## Requirement
Please return the listing exactly as written, but without its pictures.

## Material to process
Segment Open
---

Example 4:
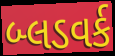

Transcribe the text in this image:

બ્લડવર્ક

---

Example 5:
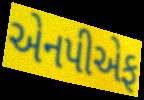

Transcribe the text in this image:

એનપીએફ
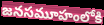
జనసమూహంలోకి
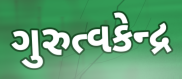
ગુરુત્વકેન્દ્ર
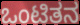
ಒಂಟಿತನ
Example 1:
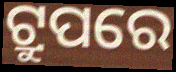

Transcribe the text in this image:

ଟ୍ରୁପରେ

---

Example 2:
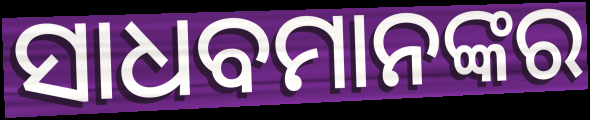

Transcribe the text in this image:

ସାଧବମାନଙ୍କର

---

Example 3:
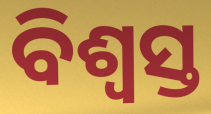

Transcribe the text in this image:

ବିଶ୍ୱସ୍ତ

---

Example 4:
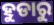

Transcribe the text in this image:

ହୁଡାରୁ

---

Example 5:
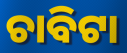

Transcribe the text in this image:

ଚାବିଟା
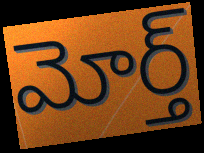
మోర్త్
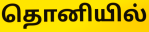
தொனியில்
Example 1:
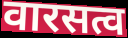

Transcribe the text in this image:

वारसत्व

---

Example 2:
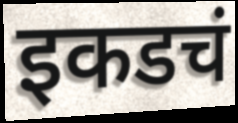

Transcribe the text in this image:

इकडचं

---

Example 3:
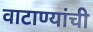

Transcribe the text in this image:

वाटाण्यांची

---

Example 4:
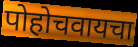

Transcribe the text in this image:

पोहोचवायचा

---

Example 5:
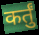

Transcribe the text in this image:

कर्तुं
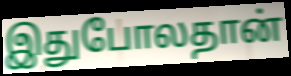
Segment Closed
## Solution to the problem
---

Example 4:

Transcribe the text in this image:

બ્લડવર્ક

---

Example 5:

Transcribe the text in this image:

એનપીએફ
జనసమూహంలోకి
ગુરુત્વકેન્દ્ર
ಒಂಟಿತನ
Example 1:

Transcribe the text in this image:

ଟ୍ରୁପରେ

---

Example 2:

Transcribe the text in this image:

ସାଧବମାନଙ୍କର

---

Example 3:

Transcribe the text in this image:

ବିଶ୍ୱସ୍ତ

---

Example 4:

Transcribe the text in this image:

ହୁଡାରୁ

---

Example 5:

Transcribe the text in this image:

ଚାବିଟା
మోర్త్
தொனியில்
Example 1:

Transcribe the text in this image:

वारसत्व

---

Example 2:

Transcribe the text in this image:

इकडचं

---

Example 3:

Transcribe the text in this image:

वाटाण्यांची

---

Example 4:

Transcribe the text in this image:

पोहोचवायचा

---

Example 5:

Transcribe the text in this image:

कर्तुं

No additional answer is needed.